Now Pardew isn`t a man to shy away from the camera. He`ll take any and all available opportunities to dish out his daily drivel to the media, but that`s his skill. That`s why Ashley employed him. All fans know he doesn`t manage the club, just the squad he`s given. But Pardew can`t come out and take credit to the press when things are going well and then shirk the blame when the same department is in disarray. He claimed last season that he worked with the defence during their best defensive year but distances himself from the problem during our worst, so what can Pardew do to put things right?

If the first step to conquering your problems is admitting you need help, then Pardew needs to drop his ego and admit he`s out of his depth. His backroom staff is neither big nor good enough to cope with the task at hand and he needs more coaches. Ashley and Llambias are keen to follow the ‘Arsenal Model` but the Gunners have 18 members of their backroom team, including three dedicated coaches for the first team, two Goalkeeping Coaches, a Head Fitness Coach and even a Football Analyst working pitch side 5 days a week down in Shenley. In stark contrast, Alan Pardew has just 3 first team coaches working with him at Darsley Park on a daily basis; John Carver, Steve Stone and Andy Woodman, the latter dealing solely with the clubs goalkeepers. We have other coaches over at the Little Benton Academy, but they`re few and far away.
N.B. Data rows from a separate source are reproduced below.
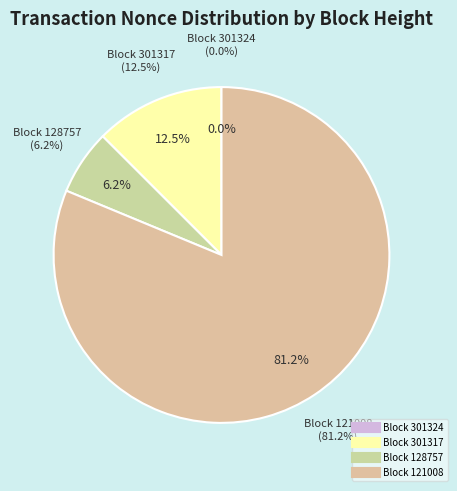

Which slice represents more than half of the pie?

121008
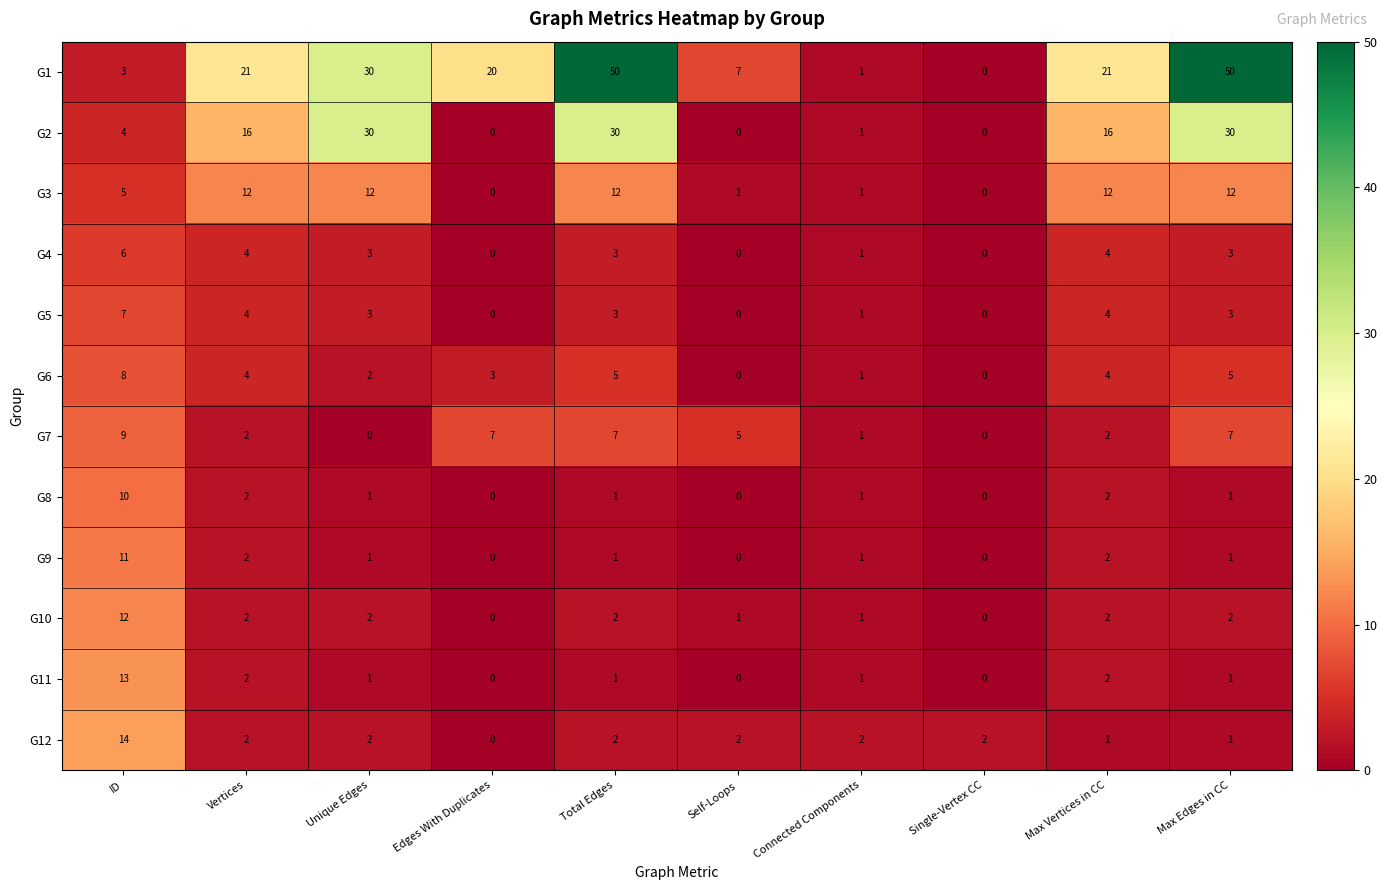

What is the total value across all series at Edges With Duplicates?

30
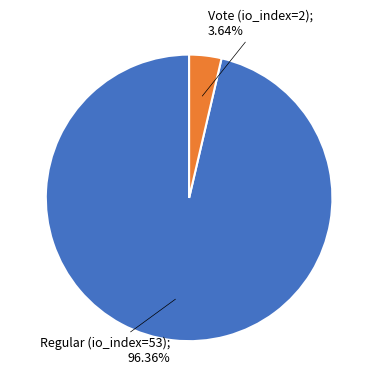

Is there any slice that represents more than half of the pie?

Yes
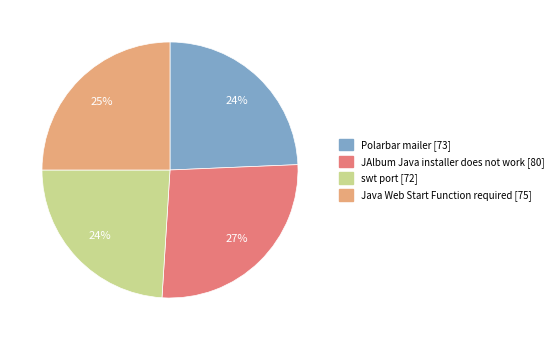

What percentage is the JAlbum Java installer does not work [80] slice, to the nearest percent?

27%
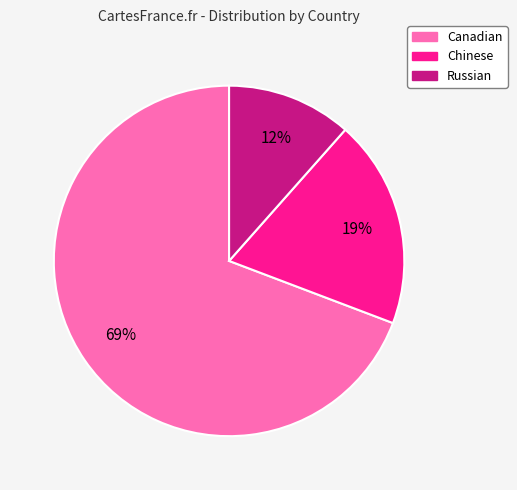

Is there a majority slice in this chart?

Yes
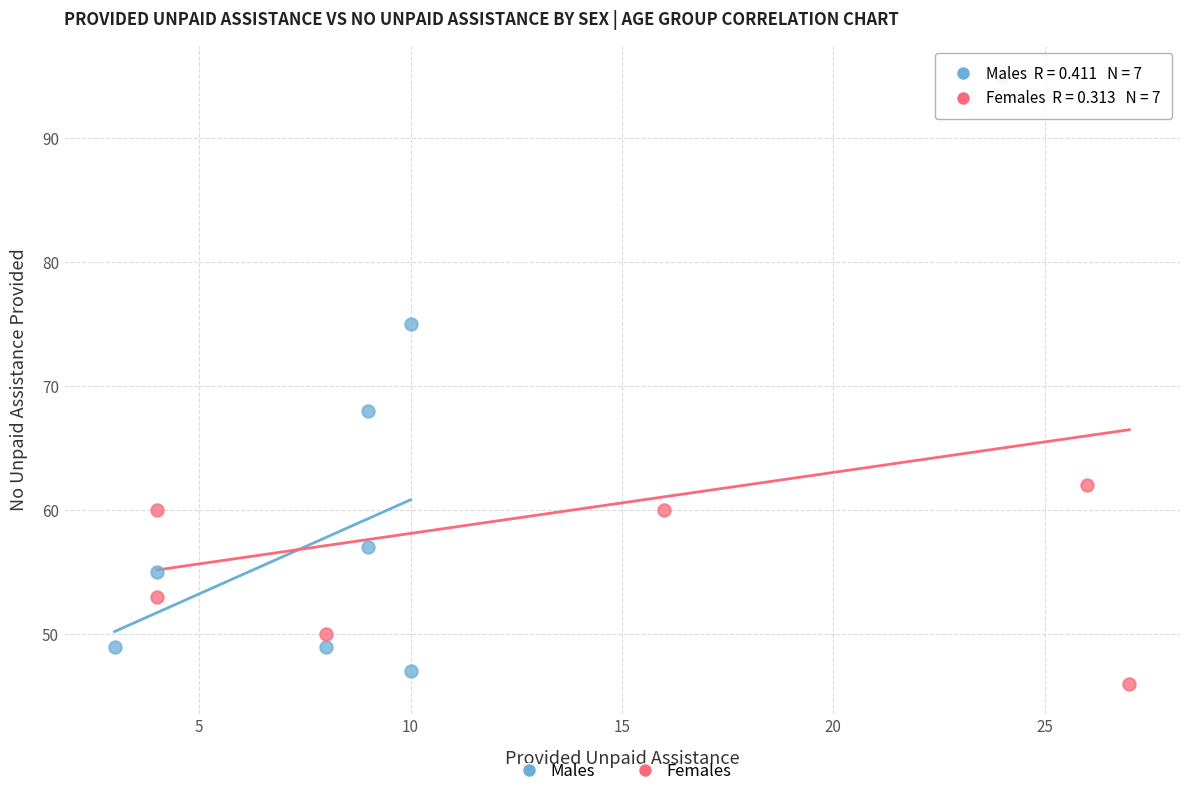

Which series reaches the minimum Y coordinate?

Females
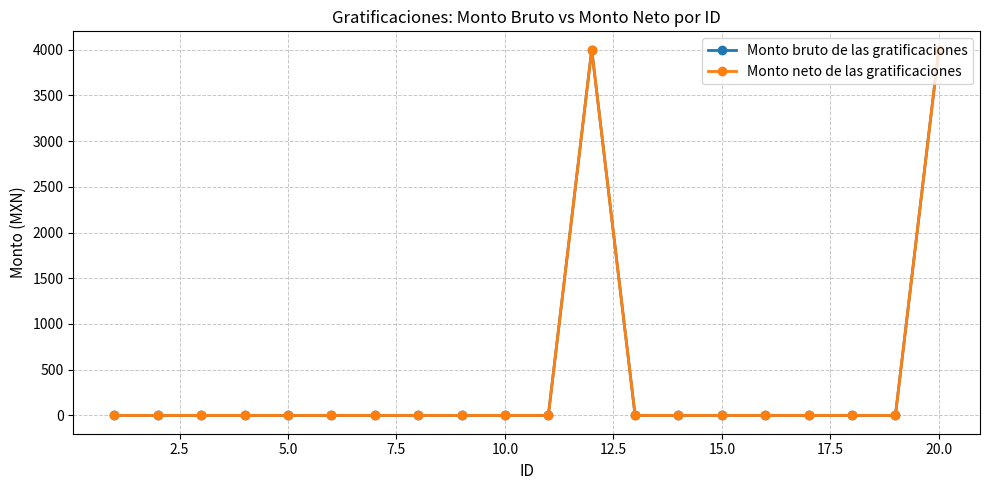

Which series has the largest range (max minus min)?

Monto bruto de las gratificaciones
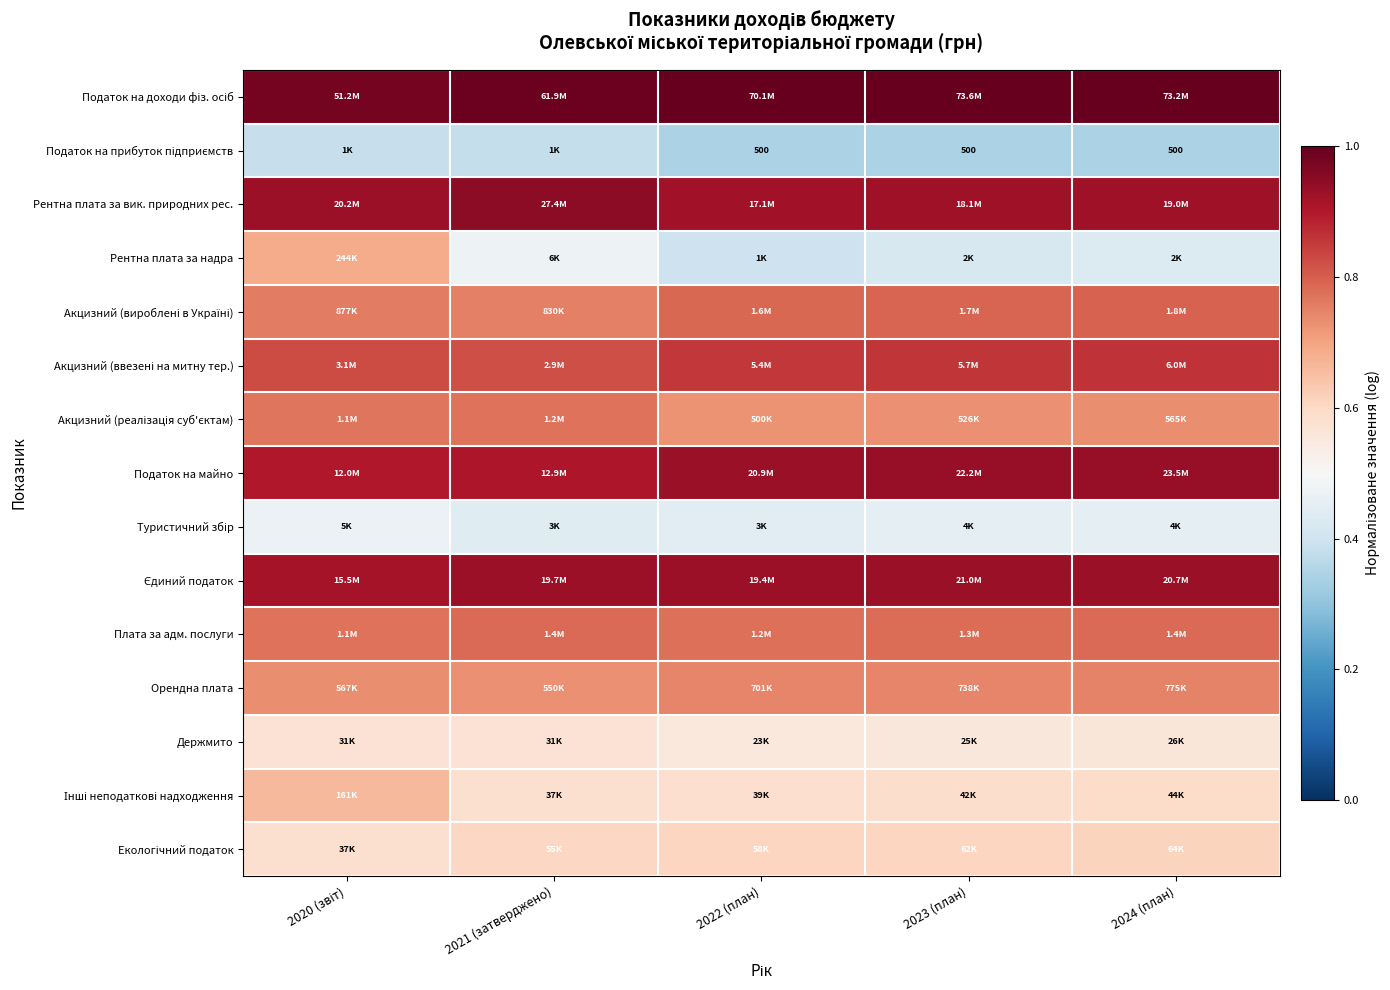

How many distinct data groups are displayed?

15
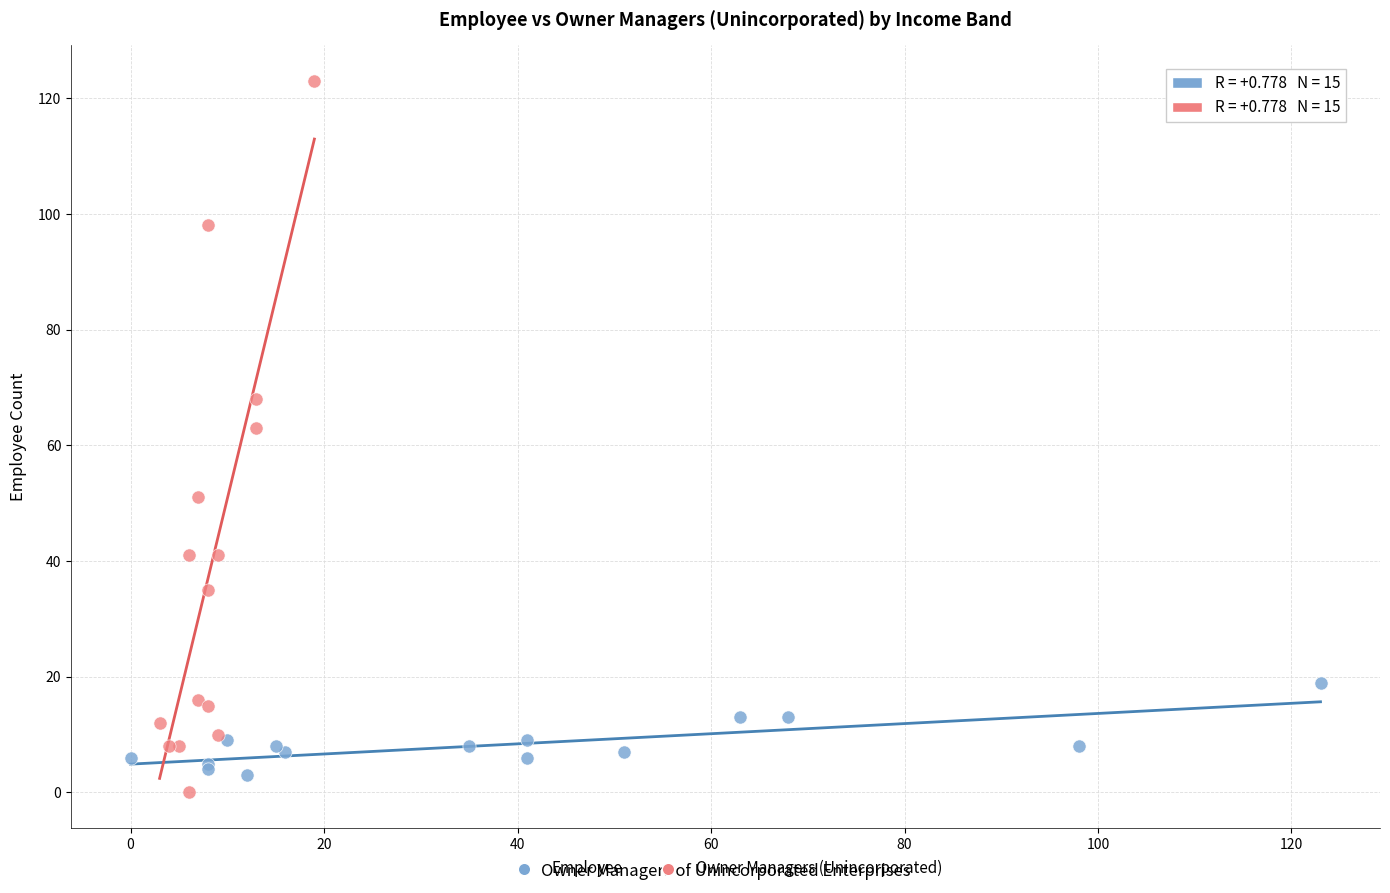

Which series has the widest spread of Y values?

Owner Managers (Unincorporated)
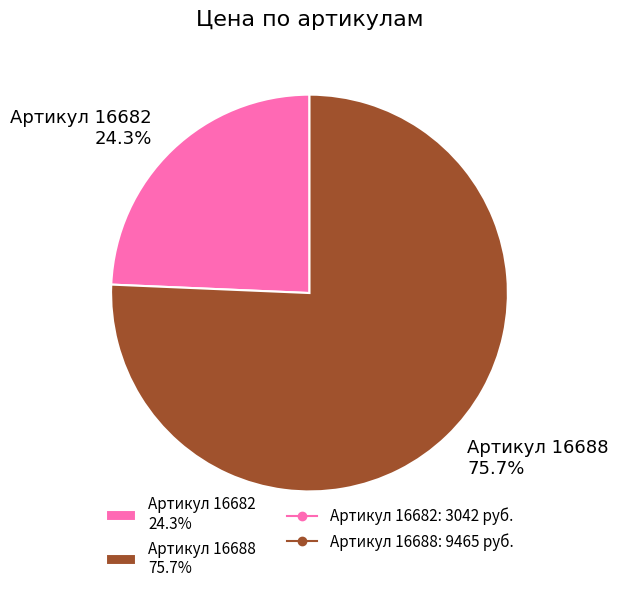

Do Артикул 16682 24.3% and Артикул 16688 75.7% together represent more than half of the pie?

Yes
Mike Ashley needs to hire a dedicated defensive coach, ideally someone fresh out of the game that`s played at the top level. If Pardew could bring in a coach with the playing pedigree of Coloccini`s compatriot Gabriel Milito, it would do wonders on the training pitch. He would instantly command the respect of the other players and instil confidence in the team. Any football fan with half a brain can see that Cissé can`t time his runs and is constantly offside, so bring in a striking coach to work with him and nurture his talent. He`s a rough diamond that has the potential to be one of the world`s best, he just needs more than Pardew, Stone and Carver to bring it out of him.

Pardew also needs to rethink his training schedule. It`s either not working or it`s out of date and the other teams have cottoned on to his tactics, forcing his new one-dimensional brand of football. He needs to dedicate more time to set pieces, as Norwich have proved this season – it`s where games are won and lost. There`s no point in Pardew having “That defender that gets you 10 goals a season” he so openly craves if the set piece taker can`t clear the first man from a corner!

Newcastle United are a good side with good players and you don`t go from being Champions League contenders to relegation candidates overnight. As the saying goes, ‘form is temporary, class is permanent` but if the team doesn`t start showing it`s class soon the Europa League hopefuls might find themselves forming part of the line-up in a different league.


5 Replies to “Pardew’s Coaching Defeat”

  • Well Done Morty, good read that,pointing out problems and offering achievable solutions . Mike Ashley or Pards himself should take heed .

  • Good read that Morty, must admit our coaching set up is woefully small for a club of our stature. Pardew needs to grow a pair and get the coaching staff built up.

  • Very good article although I disagree re the class factor. I do not think we have the class particularly in defence. They just played above themselves last season and had the luck with injuries, but you dont get away with it twice.